Even from earthly love thy face avert not,
Since to the Real it may serve to raise thee.
Ere A, B, C, are rightly apprehended,
How canst thou con the pages of the Qur'án?
A sage (so heard I) unto whom a scholar
Came craving counsel on the course before him,
Said, ‘If thy steps be strangers to Love's pathways,
Depart, learn love, and then return before me!
For, should'st thou fear to drink wine from Form's flagon,
Thou canst not drain the draughts of the Ideal.
But yet beware! Be not by Form belated;
Strive rather with all speed the bridge to traverse.
If to the bourn thou fain would'st bear thy baggage
Upon the bridge let not thy footsteps linger.’”

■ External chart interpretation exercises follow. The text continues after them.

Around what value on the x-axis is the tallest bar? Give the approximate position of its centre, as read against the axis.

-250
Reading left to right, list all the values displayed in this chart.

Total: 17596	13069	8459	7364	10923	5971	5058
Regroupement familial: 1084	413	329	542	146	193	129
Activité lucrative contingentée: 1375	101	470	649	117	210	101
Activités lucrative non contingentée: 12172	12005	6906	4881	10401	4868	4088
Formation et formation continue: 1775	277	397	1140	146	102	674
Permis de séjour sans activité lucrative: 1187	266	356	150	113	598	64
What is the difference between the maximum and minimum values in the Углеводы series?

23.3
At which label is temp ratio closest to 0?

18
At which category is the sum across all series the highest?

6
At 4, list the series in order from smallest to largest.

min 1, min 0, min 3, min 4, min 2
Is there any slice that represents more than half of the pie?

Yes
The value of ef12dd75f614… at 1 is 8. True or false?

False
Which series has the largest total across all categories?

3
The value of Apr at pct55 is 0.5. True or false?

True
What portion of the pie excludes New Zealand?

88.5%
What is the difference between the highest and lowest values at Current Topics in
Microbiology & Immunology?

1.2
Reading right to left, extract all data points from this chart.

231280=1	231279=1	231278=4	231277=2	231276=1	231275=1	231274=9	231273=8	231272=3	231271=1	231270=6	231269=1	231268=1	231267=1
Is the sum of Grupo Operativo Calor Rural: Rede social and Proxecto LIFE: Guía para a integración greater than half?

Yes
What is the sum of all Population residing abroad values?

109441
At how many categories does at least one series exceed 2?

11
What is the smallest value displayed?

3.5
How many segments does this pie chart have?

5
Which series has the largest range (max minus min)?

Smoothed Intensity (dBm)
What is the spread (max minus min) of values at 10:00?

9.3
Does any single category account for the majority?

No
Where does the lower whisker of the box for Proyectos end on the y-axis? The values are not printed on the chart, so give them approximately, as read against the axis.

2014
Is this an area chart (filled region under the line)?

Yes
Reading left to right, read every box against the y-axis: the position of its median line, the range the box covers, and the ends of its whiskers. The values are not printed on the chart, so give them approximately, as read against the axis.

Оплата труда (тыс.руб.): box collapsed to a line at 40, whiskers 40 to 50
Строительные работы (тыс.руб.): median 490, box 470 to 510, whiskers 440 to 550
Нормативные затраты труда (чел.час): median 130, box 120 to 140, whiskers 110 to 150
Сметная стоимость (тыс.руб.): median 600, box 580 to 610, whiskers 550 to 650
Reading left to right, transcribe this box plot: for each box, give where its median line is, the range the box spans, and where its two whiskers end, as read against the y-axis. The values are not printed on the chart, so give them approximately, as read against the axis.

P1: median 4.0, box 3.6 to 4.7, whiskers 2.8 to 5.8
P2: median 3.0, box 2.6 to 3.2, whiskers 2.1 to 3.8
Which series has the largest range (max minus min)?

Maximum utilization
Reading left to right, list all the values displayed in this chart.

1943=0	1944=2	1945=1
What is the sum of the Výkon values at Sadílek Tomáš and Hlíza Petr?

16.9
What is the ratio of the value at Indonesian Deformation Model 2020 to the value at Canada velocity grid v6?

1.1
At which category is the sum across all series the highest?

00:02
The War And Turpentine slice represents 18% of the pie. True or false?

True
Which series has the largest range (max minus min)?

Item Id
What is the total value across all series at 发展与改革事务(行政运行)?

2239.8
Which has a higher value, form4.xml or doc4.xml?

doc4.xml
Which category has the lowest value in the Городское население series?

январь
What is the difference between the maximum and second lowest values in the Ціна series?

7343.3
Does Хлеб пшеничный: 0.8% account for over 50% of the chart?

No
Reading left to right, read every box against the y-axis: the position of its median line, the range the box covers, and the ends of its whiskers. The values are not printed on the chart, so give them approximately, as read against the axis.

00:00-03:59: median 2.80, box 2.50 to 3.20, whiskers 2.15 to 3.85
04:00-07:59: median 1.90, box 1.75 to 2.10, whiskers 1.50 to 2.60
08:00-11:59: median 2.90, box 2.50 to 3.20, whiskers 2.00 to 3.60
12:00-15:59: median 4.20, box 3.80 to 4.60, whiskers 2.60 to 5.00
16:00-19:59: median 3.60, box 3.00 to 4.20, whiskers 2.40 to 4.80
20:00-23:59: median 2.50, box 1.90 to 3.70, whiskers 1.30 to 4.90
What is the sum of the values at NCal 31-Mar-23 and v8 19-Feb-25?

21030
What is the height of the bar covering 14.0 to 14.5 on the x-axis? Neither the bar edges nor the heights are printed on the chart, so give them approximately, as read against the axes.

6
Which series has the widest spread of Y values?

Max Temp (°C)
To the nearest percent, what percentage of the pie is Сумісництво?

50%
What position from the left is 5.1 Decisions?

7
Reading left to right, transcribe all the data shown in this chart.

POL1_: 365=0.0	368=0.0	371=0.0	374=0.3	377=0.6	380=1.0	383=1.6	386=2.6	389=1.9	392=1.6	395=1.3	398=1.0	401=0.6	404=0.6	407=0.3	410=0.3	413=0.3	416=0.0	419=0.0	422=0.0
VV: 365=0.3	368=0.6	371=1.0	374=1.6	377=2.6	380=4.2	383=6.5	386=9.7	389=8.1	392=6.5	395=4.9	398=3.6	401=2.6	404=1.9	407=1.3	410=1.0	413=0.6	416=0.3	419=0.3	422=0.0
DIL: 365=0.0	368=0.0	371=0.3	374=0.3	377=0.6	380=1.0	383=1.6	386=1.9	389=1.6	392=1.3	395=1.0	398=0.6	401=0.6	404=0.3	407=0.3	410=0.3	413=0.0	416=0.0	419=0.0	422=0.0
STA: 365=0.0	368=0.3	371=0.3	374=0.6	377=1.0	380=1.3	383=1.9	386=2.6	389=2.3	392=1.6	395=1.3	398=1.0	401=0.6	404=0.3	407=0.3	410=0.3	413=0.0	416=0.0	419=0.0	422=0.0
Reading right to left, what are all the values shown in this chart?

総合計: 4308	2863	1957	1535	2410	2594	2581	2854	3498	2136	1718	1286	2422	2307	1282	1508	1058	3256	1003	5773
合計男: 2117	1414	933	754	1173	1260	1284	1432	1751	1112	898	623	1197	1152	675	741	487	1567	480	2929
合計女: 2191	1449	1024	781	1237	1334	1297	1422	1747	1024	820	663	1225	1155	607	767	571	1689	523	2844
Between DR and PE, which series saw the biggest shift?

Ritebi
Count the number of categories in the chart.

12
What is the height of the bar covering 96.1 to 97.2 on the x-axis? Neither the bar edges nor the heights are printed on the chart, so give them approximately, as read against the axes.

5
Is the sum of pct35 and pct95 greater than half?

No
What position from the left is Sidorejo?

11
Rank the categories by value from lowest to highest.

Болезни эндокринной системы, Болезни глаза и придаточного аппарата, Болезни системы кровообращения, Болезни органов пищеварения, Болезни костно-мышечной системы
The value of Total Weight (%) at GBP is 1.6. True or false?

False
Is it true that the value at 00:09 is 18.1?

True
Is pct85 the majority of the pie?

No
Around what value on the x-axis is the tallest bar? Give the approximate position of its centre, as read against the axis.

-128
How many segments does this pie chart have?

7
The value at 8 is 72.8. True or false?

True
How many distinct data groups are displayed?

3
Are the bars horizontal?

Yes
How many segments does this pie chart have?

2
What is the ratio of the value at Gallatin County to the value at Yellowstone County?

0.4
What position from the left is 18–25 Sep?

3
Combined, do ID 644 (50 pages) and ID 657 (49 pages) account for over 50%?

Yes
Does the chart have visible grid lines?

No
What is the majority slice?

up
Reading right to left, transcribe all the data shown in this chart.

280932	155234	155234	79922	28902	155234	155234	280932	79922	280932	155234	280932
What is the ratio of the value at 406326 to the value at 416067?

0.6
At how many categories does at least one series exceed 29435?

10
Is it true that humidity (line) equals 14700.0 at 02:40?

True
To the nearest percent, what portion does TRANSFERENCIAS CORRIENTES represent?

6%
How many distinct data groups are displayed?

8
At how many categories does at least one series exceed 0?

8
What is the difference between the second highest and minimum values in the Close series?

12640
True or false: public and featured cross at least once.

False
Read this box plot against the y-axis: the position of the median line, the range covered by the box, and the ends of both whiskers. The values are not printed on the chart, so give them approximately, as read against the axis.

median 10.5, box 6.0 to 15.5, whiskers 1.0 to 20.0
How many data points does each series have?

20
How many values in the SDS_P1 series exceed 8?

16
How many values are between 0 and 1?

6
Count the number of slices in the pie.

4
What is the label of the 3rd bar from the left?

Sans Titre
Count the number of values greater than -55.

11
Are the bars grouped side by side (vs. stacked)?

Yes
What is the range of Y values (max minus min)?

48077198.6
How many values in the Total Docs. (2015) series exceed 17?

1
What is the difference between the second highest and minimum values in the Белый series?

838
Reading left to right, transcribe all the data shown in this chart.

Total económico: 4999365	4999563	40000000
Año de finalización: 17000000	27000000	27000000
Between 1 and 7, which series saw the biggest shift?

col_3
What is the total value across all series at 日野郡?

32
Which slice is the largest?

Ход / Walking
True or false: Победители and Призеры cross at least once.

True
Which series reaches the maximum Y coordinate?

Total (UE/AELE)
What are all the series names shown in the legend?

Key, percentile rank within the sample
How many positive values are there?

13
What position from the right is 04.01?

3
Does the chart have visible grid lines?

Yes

Hence the Ṣúfís say: “Al-majázu qanṭaratu'l-Ḥaqíqat” (“The Phantasmal is the Bridge to the Real”): by the typal love the Pilgrim (sálik) learns to forget self and to see only the beloved, until he at length realises that what he loves in his beloved is a mere dim reflection of the Eternal Beauty, which “appears in thousands of mirrors, yet is but One.” Of this rather than of the cold metaphysics of Buddhism might Sir Edwin Arnold have been writing where he says:*

“For love to clasp Eternal Beauty close,
For glory to be Lord of self, for pleasure
To live beyond the gods; for countless wealth
To lay up lasting treasure

Of perfect service rendered, duties done
In charity, soft speech, and stainless days:
These riches shall not fade away in life,
Nor any death dispraise.

While his equally beautiful definition of Nirvâna* admirably describes the Ṣúfí idea of “Annihilation in God”:—

“Seeking nothing, he gains all;
Foregoing self, the Universe grows ‘I’:
If any teach Nirvâna is to cease,
Say unto such they lie.

If any teach Nirvâna is to live,
Say unto such they err, not knowing this,
Nor what light shines beyond their broken lamps,
Nor lifeless, timeless bliss.”

Ṣúfíism has been discussed by other writers so much more fully than most of the topics mentioned in these pages that I do not propose to devote more space to it in this volume. As already remarked, it essentially differs from most of the creeds hitherto described in its latitudinarian and non-proselytising character. It seeks not so much to convert those of other faiths as to understand what particular aspect of Truth each of these creeds represents. How it understands the Muhammadan doctrine of the Divine Unity we have already seen. In the Dualism of the Magians and the Manichæans it sees typified the interaction of Being and Not Being wherefrom the Phenomenal World results. The Christian Trinity typifies the Light of Being, the Mirror of the purified human soul, and the Rays of the Divine Outpouring. Even from Idolatry there are lessons to be learned.* How far removed is this attitude of mind from that of the dogmatic and exclusive creeds which have hitherto occupied our attention!